Modeling Coverage Error in Address Lists Due to Geocoding Error: The Impact on Survey Operations and Sampling
Lee Fiorio
NORC
Jizhou Fu
NORC
Survey research organizations have been researching the use of extracts of the United States Postal Service delivery sequence file (DSF) as a replacement for traditional listing. Due to software limitations, individual housing units (HUs) on the DSF are sometimes errantly geocoded which can influence coverage properties of selected segments. NORC undertook a national listing effort in 2011 to augment the DSF in areas known to have limited coverage, such as rural areas and areas with new construction.
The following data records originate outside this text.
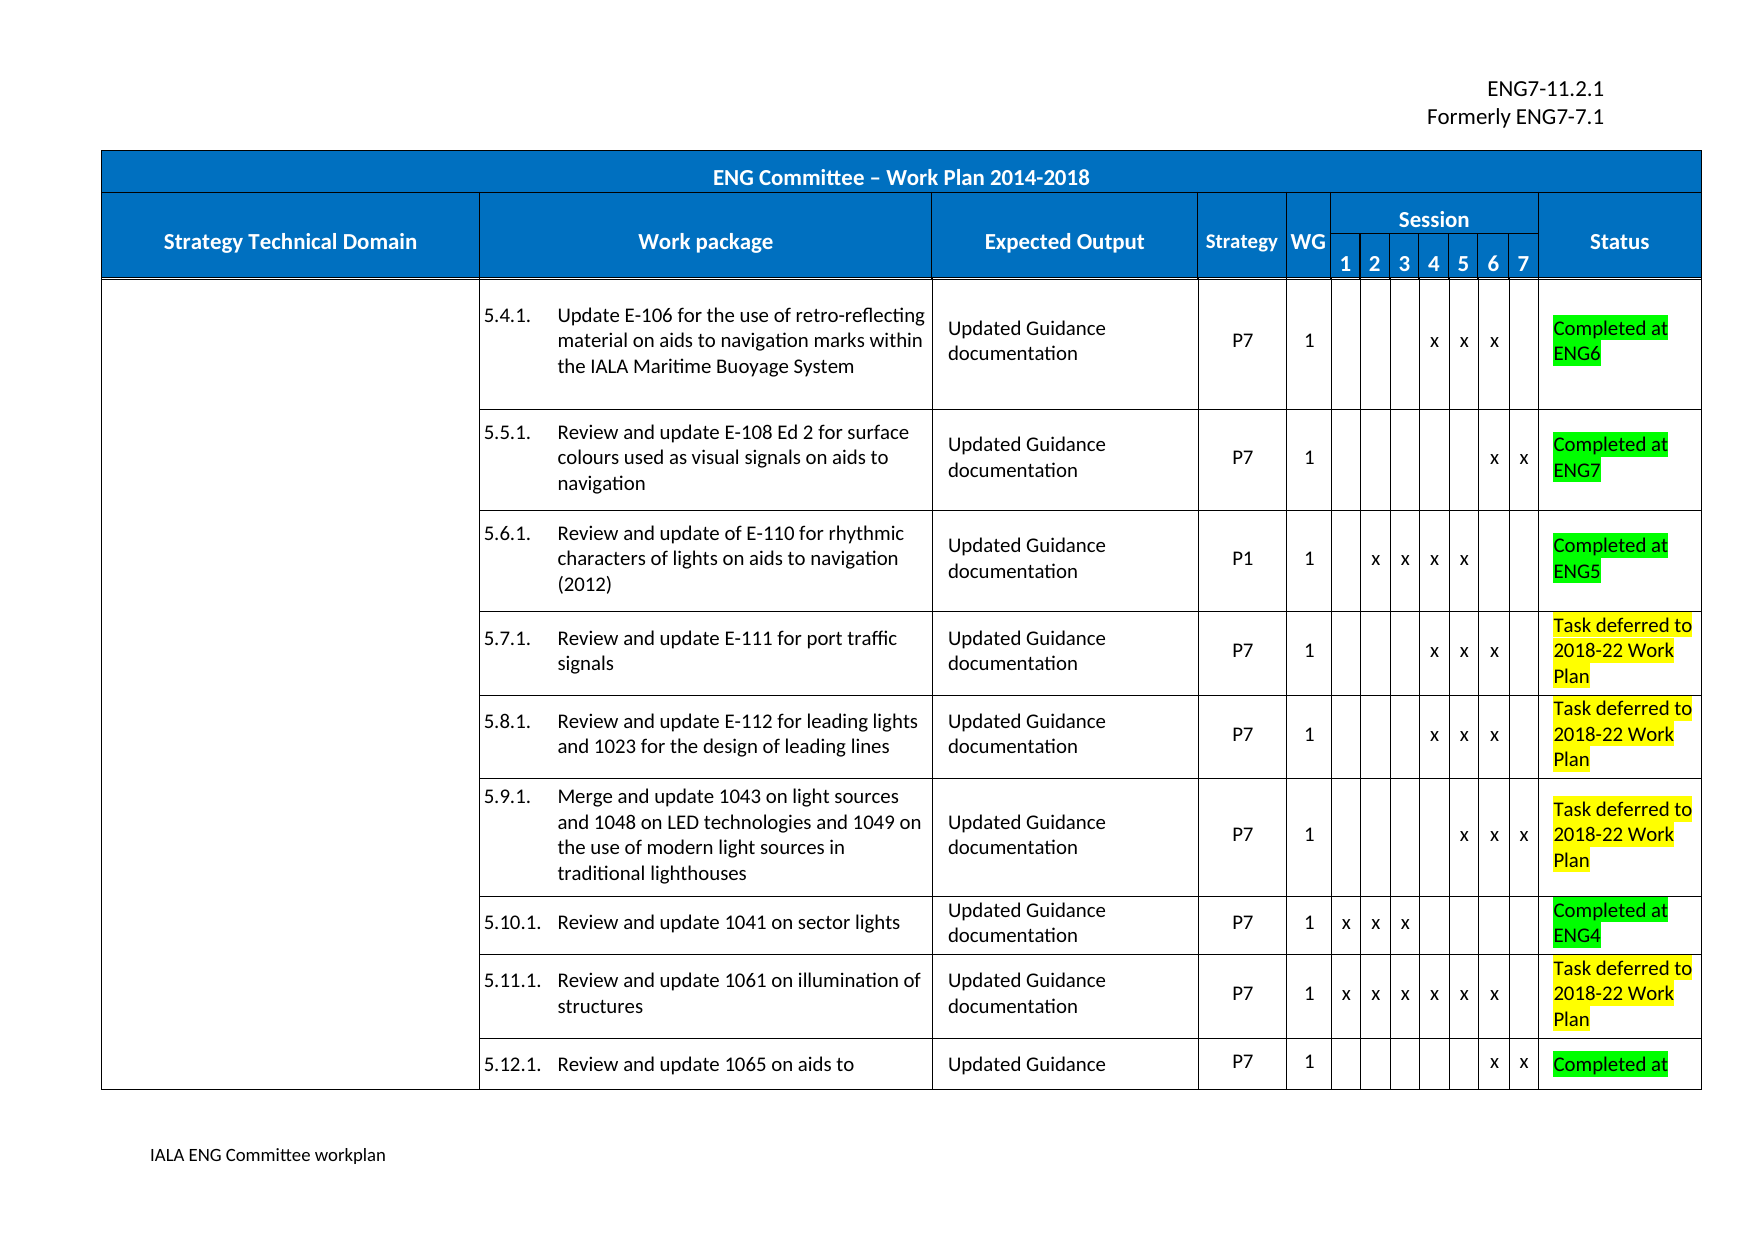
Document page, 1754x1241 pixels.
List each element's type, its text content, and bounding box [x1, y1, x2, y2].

table_cell [1361, 280, 1390, 409]
table_cell 1 [1287, 696, 1331, 778]
table_cell Status [1539, 193, 1701, 277]
table_cell x [1510, 410, 1538, 510]
table_cell [1361, 612, 1390, 694]
table_cell x [1450, 511, 1478, 611]
table_cell x [1450, 612, 1478, 694]
table_cell Completed at ENG5 [1539, 511, 1701, 611]
table_cell x [1361, 955, 1390, 1037]
table_cell x [1479, 696, 1509, 778]
table_cell WG [1287, 193, 1330, 277]
table_cell 3 [1390, 234, 1418, 277]
table_cell [1361, 779, 1390, 896]
table_cell x [1450, 955, 1478, 1037]
table_cell 1 [1287, 897, 1331, 954]
table_cell [1479, 897, 1509, 954]
table_cell Task deferred to 2018-22 Work Plan [1539, 696, 1701, 778]
table_cell 1 [1331, 234, 1359, 277]
table_cell 6 [1478, 234, 1508, 277]
table_cell x [1420, 955, 1449, 1037]
table_cell x [1479, 955, 1509, 1037]
table_cell [1510, 897, 1538, 954]
table_cell Updated Guidance documentation [933, 696, 1198, 778]
table_cell x [1332, 955, 1360, 1037]
table_cell Task deferred to 2018-22 Work Plan [1539, 955, 1701, 1037]
table_cell P7 [1199, 696, 1286, 778]
table_cell [1450, 897, 1478, 954]
table_cell 5 [1449, 234, 1477, 277]
table_cell x [1361, 511, 1390, 611]
table_cell x [1510, 779, 1538, 896]
table_cell P7 [1199, 1039, 1286, 1089]
table_cell [1391, 696, 1419, 778]
table_cell 1 [1287, 955, 1331, 1037]
table_cell [1510, 280, 1538, 409]
table_cell Updated Guidance documentation [933, 511, 1198, 611]
table_cell [1510, 955, 1538, 1037]
table_cell 1 [1287, 511, 1331, 611]
table_cell x [1450, 280, 1478, 409]
table_cell x [1361, 897, 1390, 954]
table_cell Review and update of E-110 for rhythmic characters of lights on aids to navigation (2012) [480, 511, 932, 611]
table_cell [1420, 410, 1449, 510]
table_cell 1 [1287, 280, 1331, 409]
table_cell Expected Output [932, 193, 1197, 277]
table_cell Updated Guidance documentation [933, 955, 1198, 1037]
table_cell Review and update 1041 on sector lights [480, 897, 932, 954]
table_cell Completed at ENG7 [1539, 1039, 1701, 1089]
table_cell Session [1331, 193, 1538, 233]
table_cell Strategy [1198, 193, 1286, 277]
table_cell Review and update E-112 for leading lights and 1023 for the design of leading lines [480, 696, 932, 778]
table_cell [1332, 612, 1360, 694]
table_cell [1332, 779, 1360, 896]
table_cell x [1420, 280, 1449, 409]
table_cell [1391, 779, 1419, 896]
table_cell Updated Guidance documentation [933, 612, 1198, 694]
table_cell Updated Guidance documentation [933, 280, 1198, 409]
table_cell [1510, 612, 1538, 694]
table_cell 2 [1361, 234, 1389, 277]
table_cell P7 [1199, 612, 1286, 694]
table_cell [1450, 1039, 1478, 1089]
table_cell x [1420, 612, 1449, 694]
table_cell x [1510, 1039, 1538, 1089]
table_cell x [1479, 612, 1509, 694]
table_cell Task deferred to 2018-22 Work Plan [1539, 612, 1701, 694]
table_cell [1420, 897, 1449, 954]
table_cell x [1479, 410, 1509, 510]
table_cell x [1420, 696, 1449, 778]
table_cell Completed at ENG6 [1539, 280, 1701, 409]
table_cell P1 [1199, 511, 1286, 611]
table_cell [1391, 1039, 1419, 1089]
table_cell [1450, 410, 1478, 510]
table_cell Merge and update 1043 on light sources and 1048 on LED technologies and 1049 on the use of modern light sources in traditional lighthouses [480, 779, 932, 896]
table_cell 1 [1287, 612, 1331, 694]
table_cell [1361, 696, 1390, 778]
table_cell x [1391, 511, 1419, 611]
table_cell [480, 1039, 932, 1089]
table_cell Updated Guidance documentation [933, 897, 1198, 954]
table_cell x [1479, 779, 1509, 896]
table_cell Updated Guidance documentation [933, 1039, 1198, 1089]
table_cell P7 [1199, 280, 1286, 409]
table_cell x [1479, 1039, 1509, 1089]
table_cell 7 [1509, 234, 1538, 277]
table_cell Strategy Technical Domain [102, 193, 479, 277]
table_cell x [1391, 955, 1419, 1037]
table_cell [1361, 1039, 1390, 1089]
table_cell 1 [1287, 1039, 1331, 1089]
table_cell x [1420, 511, 1449, 611]
table_cell Completed at ENG4 [1539, 897, 1701, 954]
table_cell [1361, 410, 1390, 510]
table_cell [1332, 696, 1360, 778]
table_cell [1391, 280, 1419, 409]
table_cell [1391, 410, 1419, 510]
table_header ENG Committee – Work Plan 2014-2018 [102, 151, 1701, 192]
table_cell 1 [1287, 410, 1331, 510]
table_cell x [1450, 696, 1478, 778]
table_cell x [1332, 897, 1360, 954]
table_cell P7 [1199, 410, 1286, 510]
table_cell Updated Guidance documentation [933, 410, 1198, 510]
table_cell x [1479, 280, 1509, 409]
table_cell [1332, 511, 1360, 611]
table_cell [1391, 612, 1419, 694]
table_cell Review and update 1061 on illumination of structures [480, 955, 932, 1037]
table_cell x [1391, 897, 1419, 954]
table_cell P7 [1199, 955, 1286, 1037]
table_cell Work package [480, 193, 931, 277]
table_cell P7 [1199, 779, 1286, 896]
table_cell Review and update E-111 for port traffic signals [480, 612, 932, 694]
table_cell [1420, 779, 1449, 896]
table_cell Updated Guidance documentation [933, 779, 1198, 896]
table_cell Update E-106 for the use of retro-reflecting material on aids to navigation marks within the IALA Maritime Buoyage System [480, 280, 932, 409]
table_cell [1510, 696, 1538, 778]
table_cell 4 [1419, 234, 1448, 277]
table_cell [1332, 1039, 1360, 1089]
table_cell [1479, 511, 1509, 611]
table_cell P7 [1199, 897, 1286, 954]
table_cell Review and update E-108 Ed 2 for surface colours used as visual signals on aids to navigation [480, 410, 932, 510]
table_cell Completed at ENG7 [1539, 410, 1701, 510]
table_cell [1510, 511, 1538, 611]
table_cell 1 [1287, 779, 1331, 896]
table_cell x [1450, 779, 1478, 896]
table_cell Task deferred to 2018-22 Work Plan [1539, 779, 1701, 896]
table_cell [1332, 410, 1360, 510]
table_cell [1332, 280, 1360, 409]
table_cell [1420, 1039, 1449, 1089]
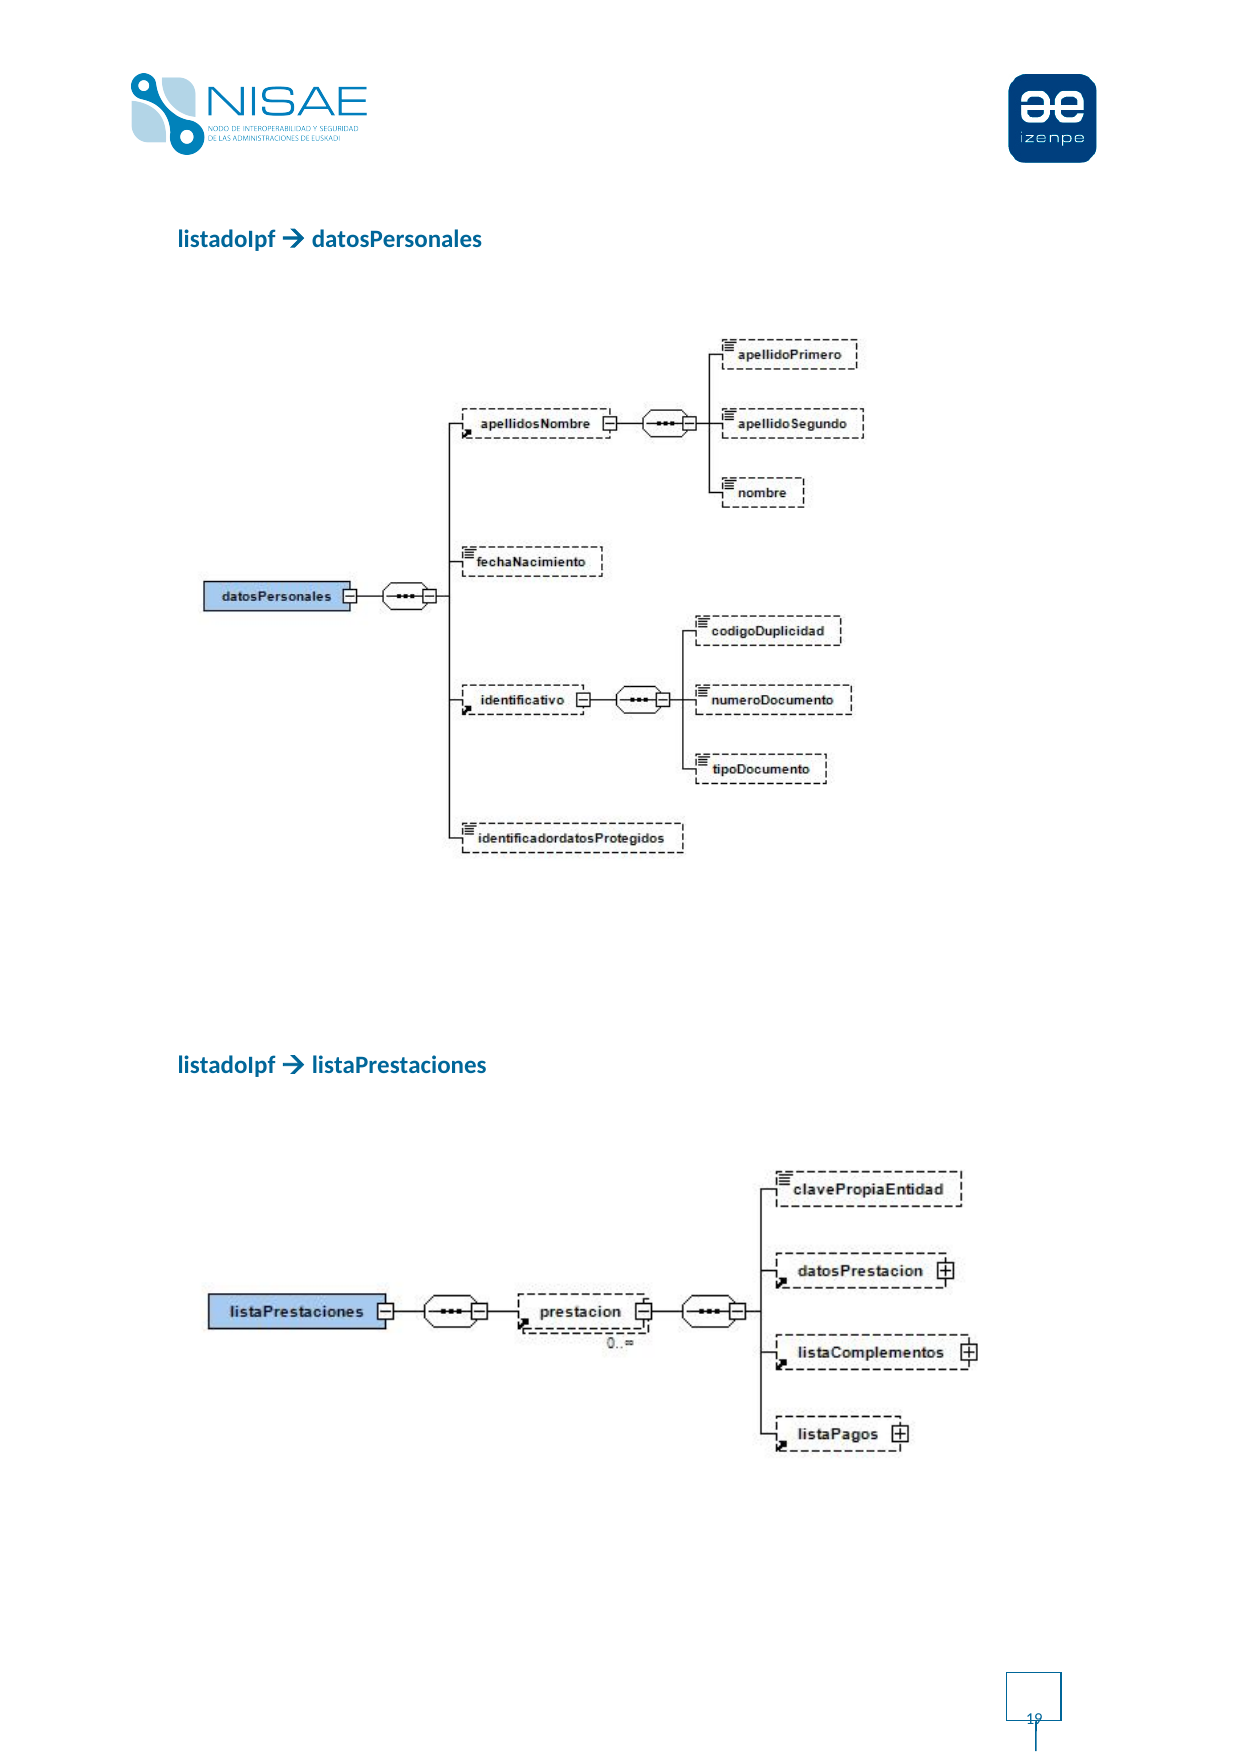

We used an enhanced listing method, where the lister, using a handheld device, verifies and edits the DSF list geocoded to a designated segment. One benefit of enhanced listing is the ability to capture the geographic coordinates of each HU, thus providing data to further explore the nature of DSF coverage. We focus on a selection of rural and urban segments from the national listing effort. For addresses on the DSF but not found by the lister, we use logistic regression to model the likelihood of address-level geocoding error using DSF flags and census data from 2010. We also build an autologistic model (Besag, 1972) to account for spatially dependent data by incorporating spatial autocorrelation. Results indicate geocoding error occurrences are spatially dependent, and the probability of geocoding error is related to address characteristics such as drop delivery and address type as well as rural block characteristics including geographic area. Our model also demonstrates that low block-level DSF coverage is associated with geocoding error. Understanding the correlates of geocoding error in the DSF will increase listing efficiency and frame quality by allowing the identification of areas with the most limited DSF coverage that will require listing for sampling frame construction.